Cupertino Paula A, Richter Kimber P, Cox Lisa Sanderson, Nazir Niaman, Greiner Allen K, Ahluwalia Jasjit S, Ellerbeck Edward F
University of Kansas Medical Center, Department of Preventive Medicine and Public Health, Kansas City, KS, USA.
Nicotine Tob Res. 2008 Feb;10(2):301-7. doi: 10.1080/14622200701825817.
Pharmacotherapy is a critical adjunct to smoking cessation therapy. Little is known about relative preferences for these agents among smokers in primary care settings. In the context of a population-based clinical trial, we identified 750 smokers in primary care practices and independent of their readiness to quit offered them a free treatment course of either bupropion or transdermal nicotine replacement (TNR). Smokers opting for pharmacotherapy completed standardized contraindication screens that were reviewed by the patient's primary care physician. Most participants (67%) requested pharmacotherapy. Use of pharmacotherapy was positively associated with higher nicotine dependence and readiness to quit. Of the smokers requesting pharmacotherapy, 51% requested bupropion and 49% requested TNR. Choice of bupropion was related to no history of heart disease and no previous use of bupropion. Although potential contraindications to treatments were identified for 21.7% of bupropion and 6.6% of TNR recipients, physicians rarely felt that these potential contraindications precluded the use of these agents. When cost is removed as a barrier, a large proportion of rural smokers are eager to use smoking cessation pharmacotherapy, especially agents that they have not tried before. Although some comorbid conditions and concurrent drug therapies were considered contraindications, particularly to bupropion, physicians rarely considered these clinically significant risks enough to deny pharmacotherapy.

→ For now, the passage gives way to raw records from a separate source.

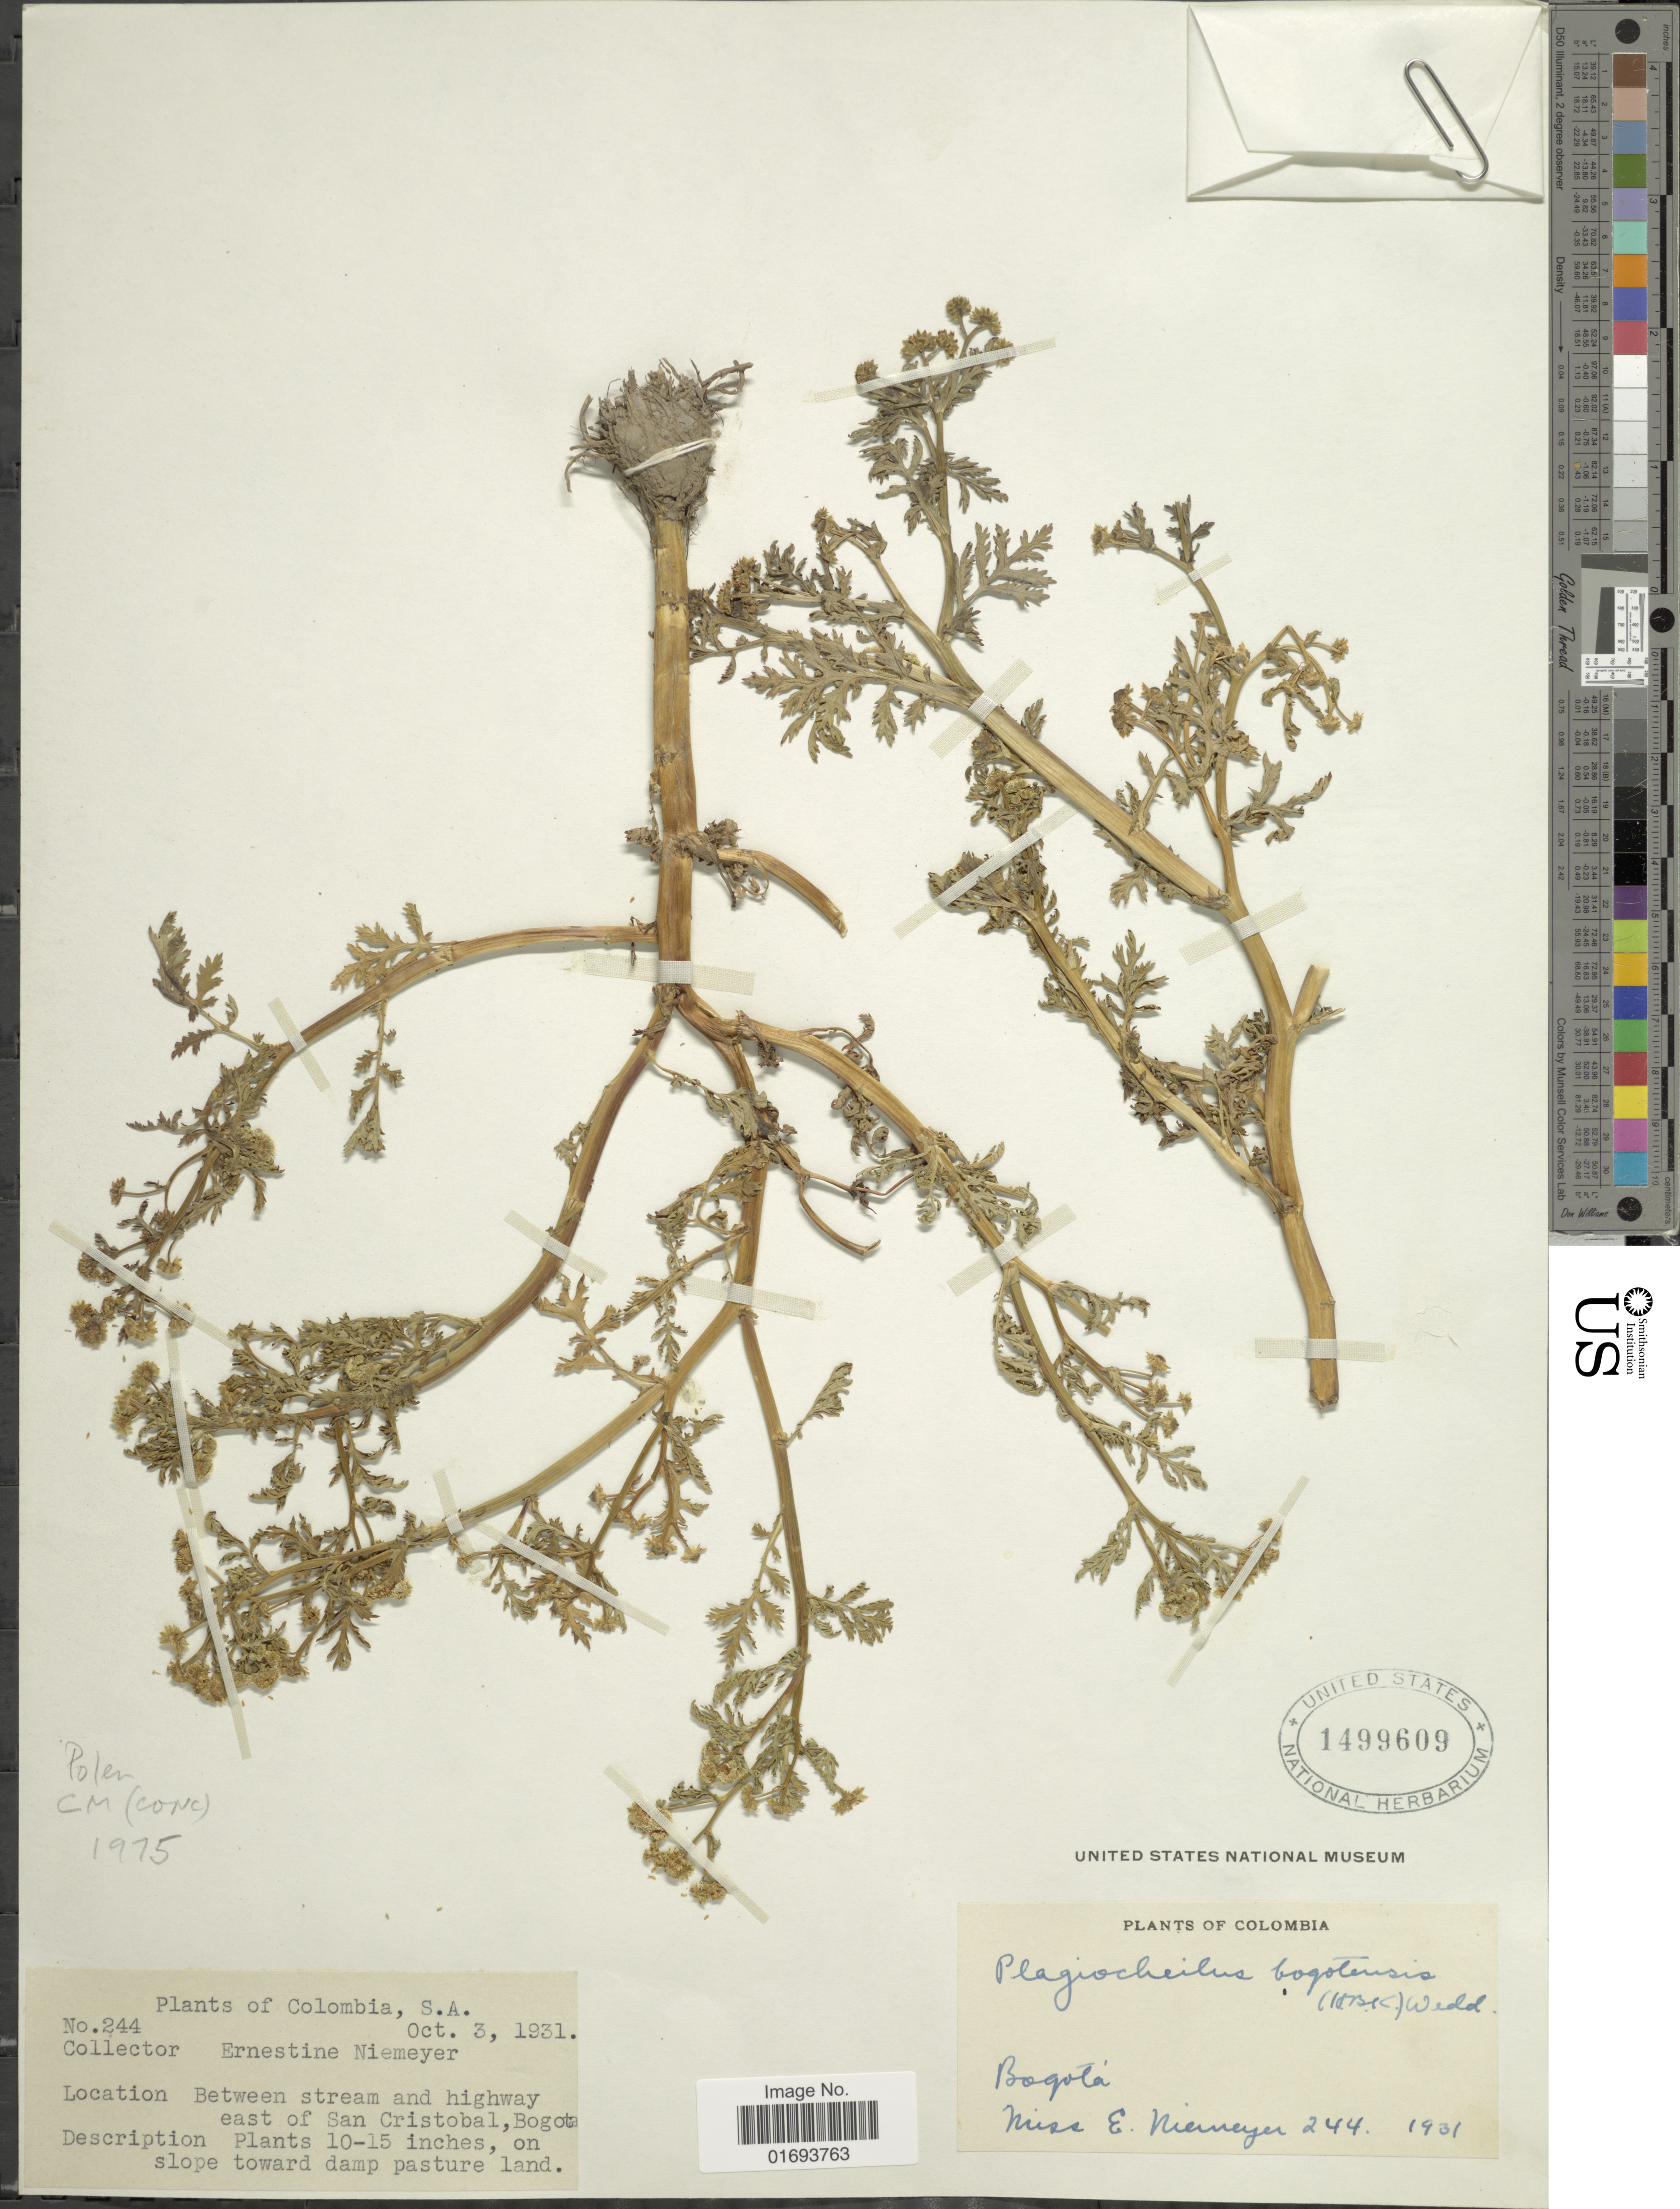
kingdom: Plantae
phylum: Tracheophyta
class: Magnoliopsida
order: Asterales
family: Asteraceae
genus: Plagiocheilus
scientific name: Plagiocheilus bogotensis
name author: (Kunth) Wedd.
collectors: E. H. Niemeyer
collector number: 244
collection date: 1931-10-03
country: Colombia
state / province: Bogota D.C.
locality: Between stream and highway east of San Cristobal, Bogota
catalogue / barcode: US 1499609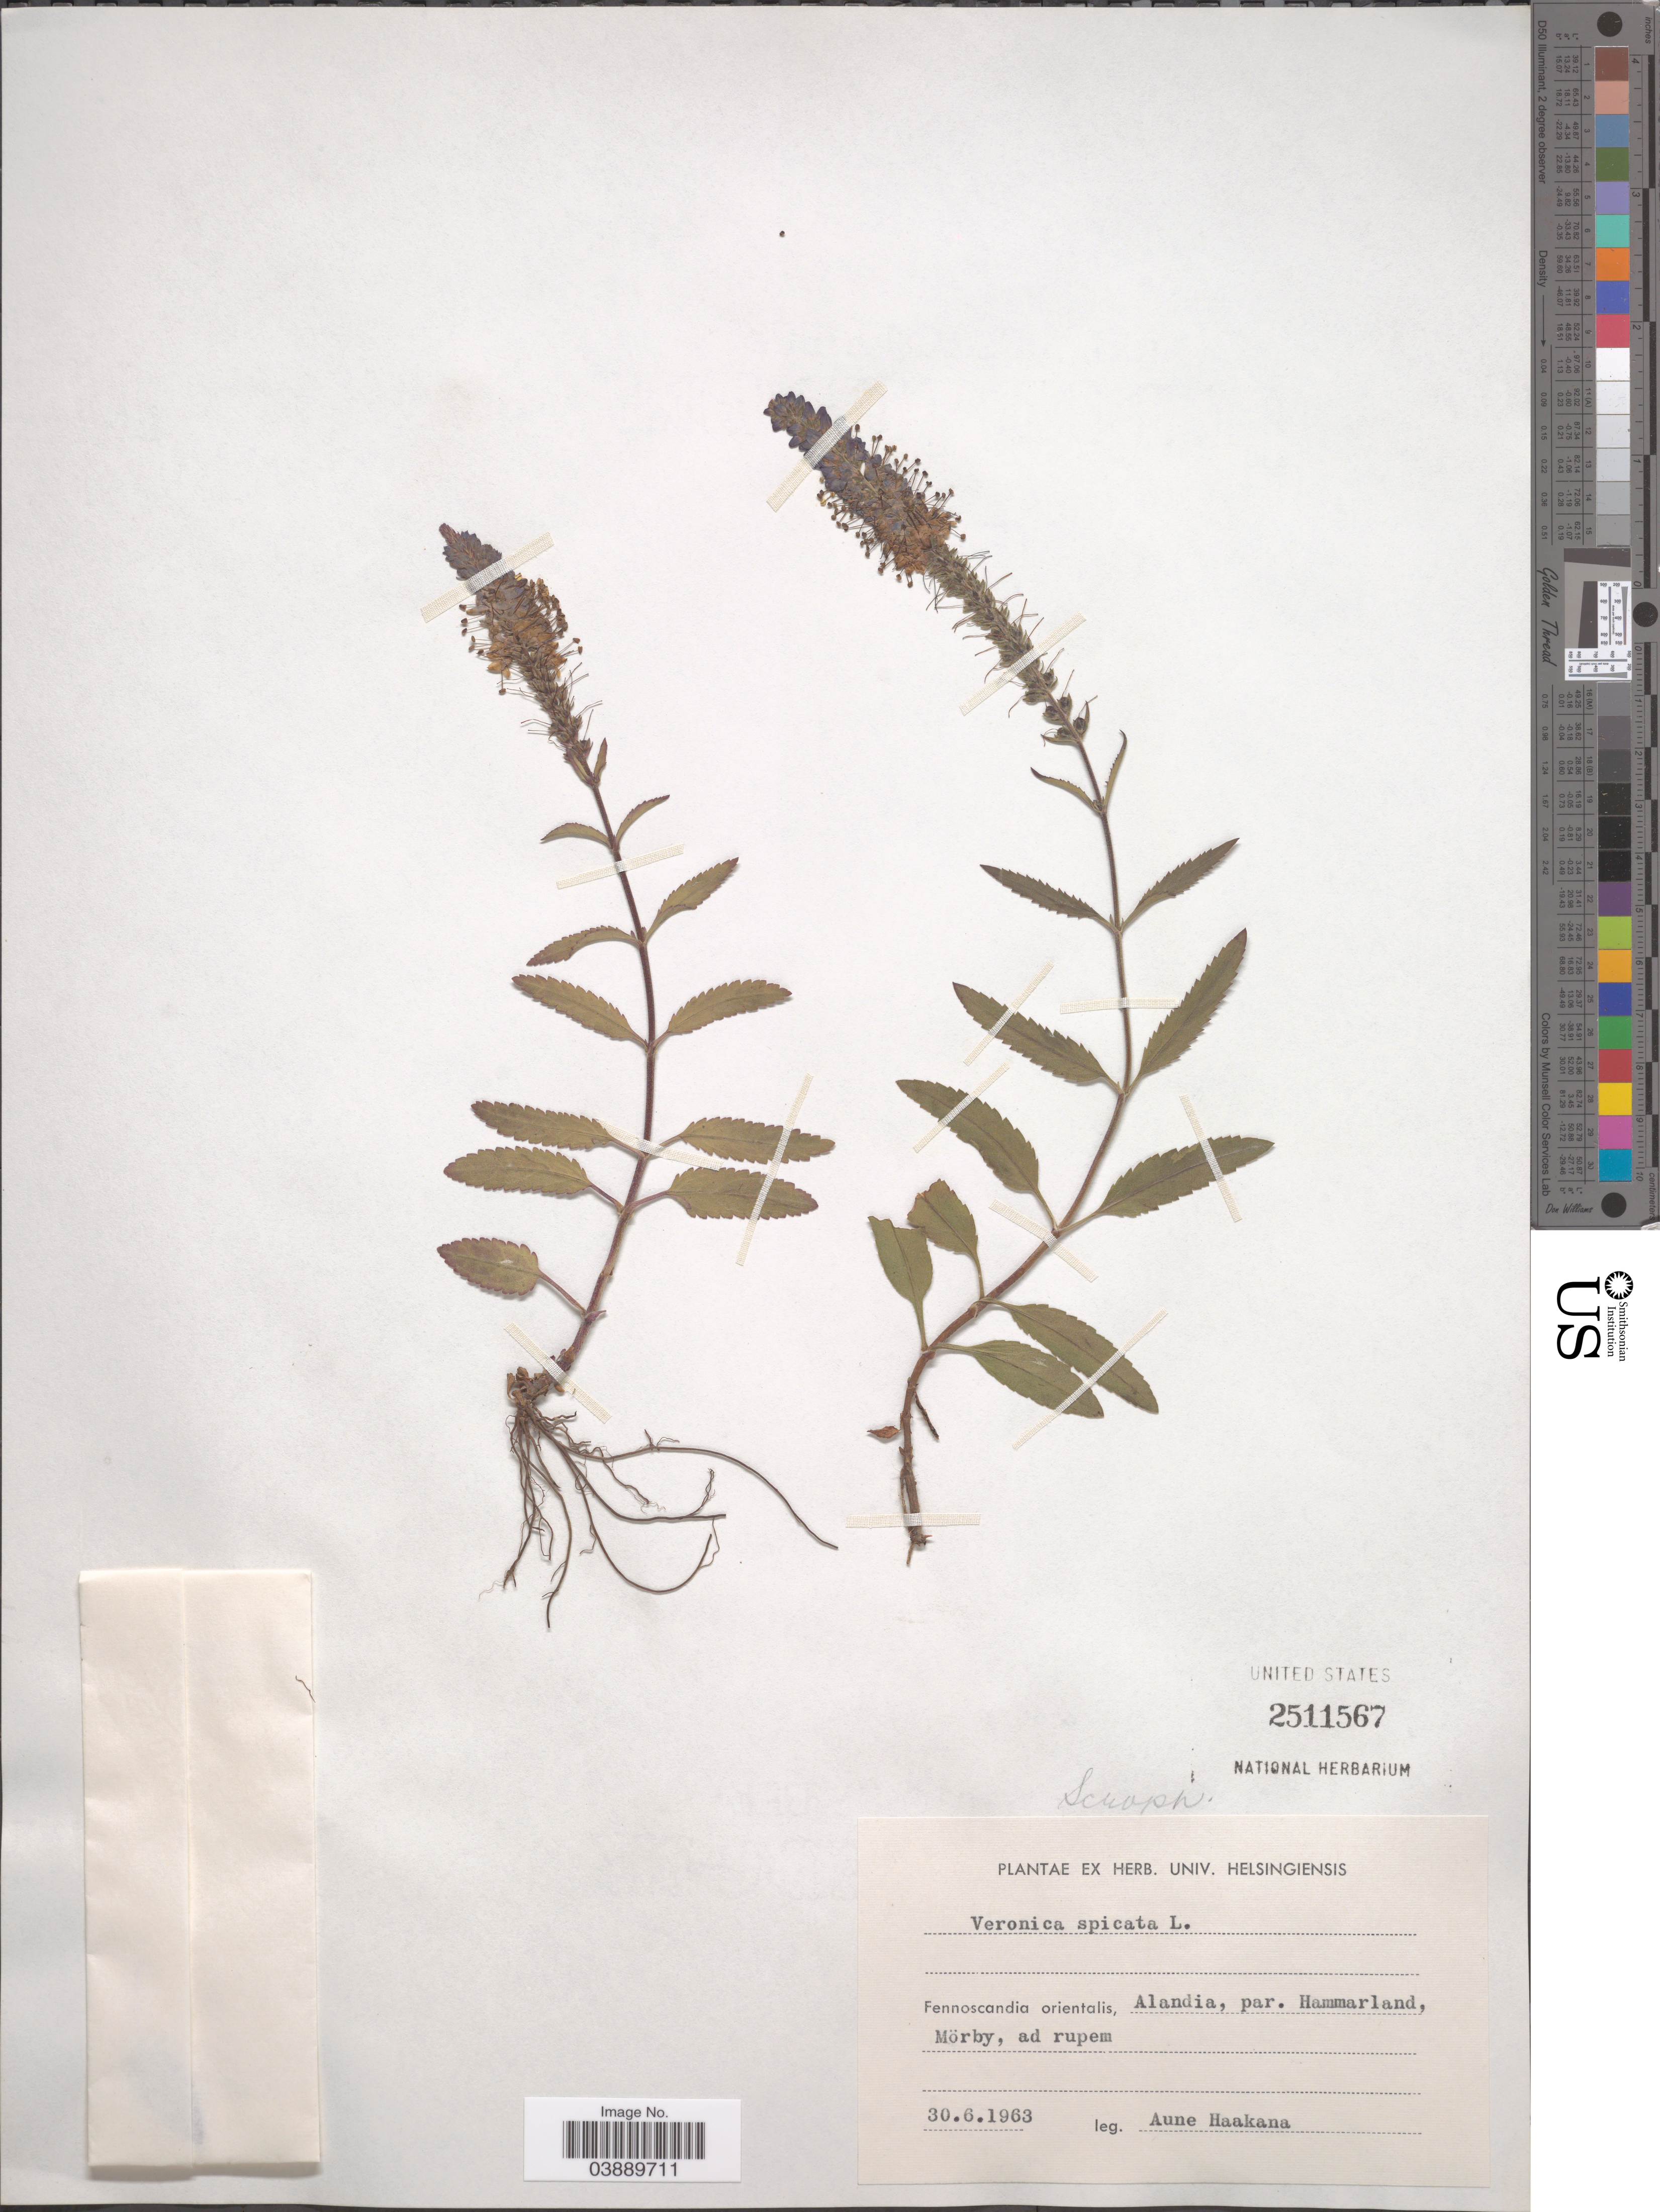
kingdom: Plantae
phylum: Tracheophyta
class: Magnoliopsida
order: Lamiales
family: Plantaginaceae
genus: Veronica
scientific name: Veronica spicata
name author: L.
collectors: A. Haakana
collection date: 1963-06-30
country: Sweden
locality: Fennoscandia orientalis, Alandia, par. Hammarland Mörby, ad rupem.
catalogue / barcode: US 2511567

药物治疗是戒烟治疗的关键辅助手段。在基层医疗环境中,吸烟者对这些药物的相对偏好知之甚少。在一项基于人群的临床试验中,我们在基层医疗实践中识别出750名吸烟者,无论他们是否准备好戒烟,都为他们提供了安非他酮或经皮尼古丁替代疗法(TNR)的免费治疗疗程。选择药物治疗的吸烟者完成了标准化的禁忌筛查,由患者的基层医疗医生进行审核。大多数参与者(67%)要求进行药物治疗。药物治疗的使用与更高的尼古丁依赖程度和戒烟意愿呈正相关。在要求药物治疗的吸烟者中,51%要求使用安非他酮,49%要求使用TNR。选择安非他酮与无心脏病史和既往未使用过安非他酮有关。尽管21.7%的安非他酮使用者和6.6%的TNR使用者被发现有潜在的治疗禁忌,但医生很少认为这些潜在的禁忌会妨碍使用这些药物。当费用不再是障碍时,很大一部分农村吸烟者渴望使用戒烟药物治疗,尤其是他们以前没有尝试过的药物。尽管一些合并症和同时进行的药物治疗被视为禁忌,特别是对安非他酮,但医生很少认为这些具有临床意义的风险足以拒绝药物治疗。